§ **EXERCISE TEXT**
Can't We All Just Get Along?

Nice piece by David Brooks today on immigration ("Immigrants to Be Proud Of," NYT, 30 March 2006). All sorts of arguments about how Hispanic families tend to be--relatively speaking--paragons of family values.


My arguments tend to be more grubby. Hispanic immigrants do the 3D jobs a lot--as in, dirty, dangerous and difficult. They earn every year upwards of a half trillion in wages. They spend over 90 percent here in the States and sent a mere fraction to families back home, yielding a cash flow that, in Latin America alone, is roughly ten times what America sends the entire Gap annually in Official Developmental Aid.


How's that for connectivity? And "families to warm a conservative's heart."


Brooks' hidden agenda? "To persuade the evangelical leaders in the tall grass to stop hiding on this issue," to "believe what Senator Sam Brownback of Kansas believes: that a balanced immigration bill is consistent with conservative values."


Thanks to an assist from Larry Kudlow, Steve DeAngelis and I are schedued to sit down with the senator during one of my upcoming trips to DC. We'll be talking about economic connetivity, shrinking the Gap, and how to make Development-in-a-Box real.


Exciting stuff, intriguing guy I find myself standing alongside on a few big issues near to my heart.

Reader Comments (3)

I would argue that freedom of movement is a basic human right. However, since the effects of immigration are felt largely at the level of local communities, I think migration (both immigration and internal migration) should be governed primarily at the local level. The nation is far too large a unit to be meaningful here.

March 31, 2006 | Unregistered CommenterJane Shevtsov

Tom writes that Hispanic immigrants "spend over 90 percent here in the States and sent a mere fraction to families back home, yielding a cash flow that, in Latin America alone, is roughly ten times what America sends the entire Gap annually in Official Developmental Aid". Now, let's look at the effects of cracking down on illegal immigration. Less cash to Latin America ==> more poverty and more unrest there (self-perpetuating) ==> more attempts to leave and go to the US or other countries. Some fraction of attempts to enter the US illegally will succeed. Furthermore, these are likely to be better hidden than now. So the proposed measures to restrict immigration will be at least partly self-defeating. Gotta love paradoxical effects!

§ **DATA TO EXAMINE**
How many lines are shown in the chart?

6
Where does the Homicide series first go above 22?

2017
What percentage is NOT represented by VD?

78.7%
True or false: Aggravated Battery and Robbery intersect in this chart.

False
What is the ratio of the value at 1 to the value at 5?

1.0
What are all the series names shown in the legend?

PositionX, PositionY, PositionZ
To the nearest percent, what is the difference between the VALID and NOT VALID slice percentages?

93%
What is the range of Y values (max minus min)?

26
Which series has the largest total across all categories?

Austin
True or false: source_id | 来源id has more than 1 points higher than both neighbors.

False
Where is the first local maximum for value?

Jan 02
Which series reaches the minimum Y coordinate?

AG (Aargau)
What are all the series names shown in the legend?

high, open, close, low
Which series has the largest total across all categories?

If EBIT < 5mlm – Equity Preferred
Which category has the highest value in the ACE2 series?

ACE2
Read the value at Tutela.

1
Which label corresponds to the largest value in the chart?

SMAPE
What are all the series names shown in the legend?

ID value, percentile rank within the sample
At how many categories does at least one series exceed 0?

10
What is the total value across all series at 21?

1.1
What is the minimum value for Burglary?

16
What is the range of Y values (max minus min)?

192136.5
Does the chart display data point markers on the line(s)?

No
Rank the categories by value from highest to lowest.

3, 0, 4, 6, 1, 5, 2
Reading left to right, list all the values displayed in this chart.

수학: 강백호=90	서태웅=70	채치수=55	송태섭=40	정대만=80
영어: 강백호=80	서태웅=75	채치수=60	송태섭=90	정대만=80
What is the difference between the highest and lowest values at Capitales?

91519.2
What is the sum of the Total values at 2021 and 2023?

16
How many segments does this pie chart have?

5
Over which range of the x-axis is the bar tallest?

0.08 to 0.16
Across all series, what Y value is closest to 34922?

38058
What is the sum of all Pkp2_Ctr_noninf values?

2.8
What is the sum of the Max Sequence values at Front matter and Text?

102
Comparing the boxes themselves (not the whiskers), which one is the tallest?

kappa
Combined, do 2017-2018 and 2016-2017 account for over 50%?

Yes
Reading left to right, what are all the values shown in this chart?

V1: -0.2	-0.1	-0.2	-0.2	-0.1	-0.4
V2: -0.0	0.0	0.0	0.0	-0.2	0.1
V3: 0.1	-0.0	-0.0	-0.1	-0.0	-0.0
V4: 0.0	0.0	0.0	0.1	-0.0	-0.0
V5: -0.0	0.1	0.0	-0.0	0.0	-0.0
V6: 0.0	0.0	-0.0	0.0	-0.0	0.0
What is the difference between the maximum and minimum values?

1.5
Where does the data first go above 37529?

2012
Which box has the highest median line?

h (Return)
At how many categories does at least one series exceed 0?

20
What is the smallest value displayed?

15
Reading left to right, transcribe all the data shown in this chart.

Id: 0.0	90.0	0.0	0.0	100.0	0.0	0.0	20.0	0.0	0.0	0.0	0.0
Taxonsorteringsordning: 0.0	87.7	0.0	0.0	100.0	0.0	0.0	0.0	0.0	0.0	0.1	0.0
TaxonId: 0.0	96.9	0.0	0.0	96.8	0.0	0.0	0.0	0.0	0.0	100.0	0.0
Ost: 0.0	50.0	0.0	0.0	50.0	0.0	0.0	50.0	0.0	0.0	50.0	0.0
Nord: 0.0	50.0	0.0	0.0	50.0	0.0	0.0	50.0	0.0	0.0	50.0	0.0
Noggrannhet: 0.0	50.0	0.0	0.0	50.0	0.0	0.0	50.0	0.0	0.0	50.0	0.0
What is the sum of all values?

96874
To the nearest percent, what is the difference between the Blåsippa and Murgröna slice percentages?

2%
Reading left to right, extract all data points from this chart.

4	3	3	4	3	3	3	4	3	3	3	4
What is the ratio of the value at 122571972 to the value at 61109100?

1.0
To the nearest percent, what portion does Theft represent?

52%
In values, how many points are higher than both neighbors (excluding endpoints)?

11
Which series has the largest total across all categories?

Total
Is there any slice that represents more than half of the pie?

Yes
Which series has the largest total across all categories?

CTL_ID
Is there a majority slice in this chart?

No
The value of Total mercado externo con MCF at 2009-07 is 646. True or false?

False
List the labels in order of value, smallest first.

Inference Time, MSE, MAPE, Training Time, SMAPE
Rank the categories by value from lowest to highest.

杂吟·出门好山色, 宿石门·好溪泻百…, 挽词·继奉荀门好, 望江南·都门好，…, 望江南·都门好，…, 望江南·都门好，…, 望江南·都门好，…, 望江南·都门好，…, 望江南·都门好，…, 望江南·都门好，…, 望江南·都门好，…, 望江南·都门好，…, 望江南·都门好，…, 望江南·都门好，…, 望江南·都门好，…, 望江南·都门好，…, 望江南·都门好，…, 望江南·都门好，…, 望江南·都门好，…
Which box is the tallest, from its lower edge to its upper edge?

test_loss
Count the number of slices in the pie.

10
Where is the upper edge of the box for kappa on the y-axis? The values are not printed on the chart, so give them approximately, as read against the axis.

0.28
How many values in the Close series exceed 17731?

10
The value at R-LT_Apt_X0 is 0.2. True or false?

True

§ **THINGS TO DO**
1 - Summarize the post on Hispanic immigration in two sentences.
2 - Translate this sentence from the immigration post into Spanish: "I would argue that freedom of movement is a basic human right."
3 - In the immigration post, what three words do the "3D jobs" stand for?

§ **EXERCISE ANSWERS**
1 - The post praises a David Brooks column arguing that Hispanic immigrant families are, relatively speaking, paragons of family values, and adds the economic case that these immigrants do dirty, dangerous and difficult jobs and earn over half a trillion dollars in wages a year. The writer also reports being scheduled, with Steve DeAngelis, to meet Senator Sam Brownback to talk about economic connectivity, shrinking the Gap, and making Development-in-a-Box real.

2 - Yo diría que la libertad de movimiento es un derecho humano básico.

3 - Dirty, dangerous and difficult.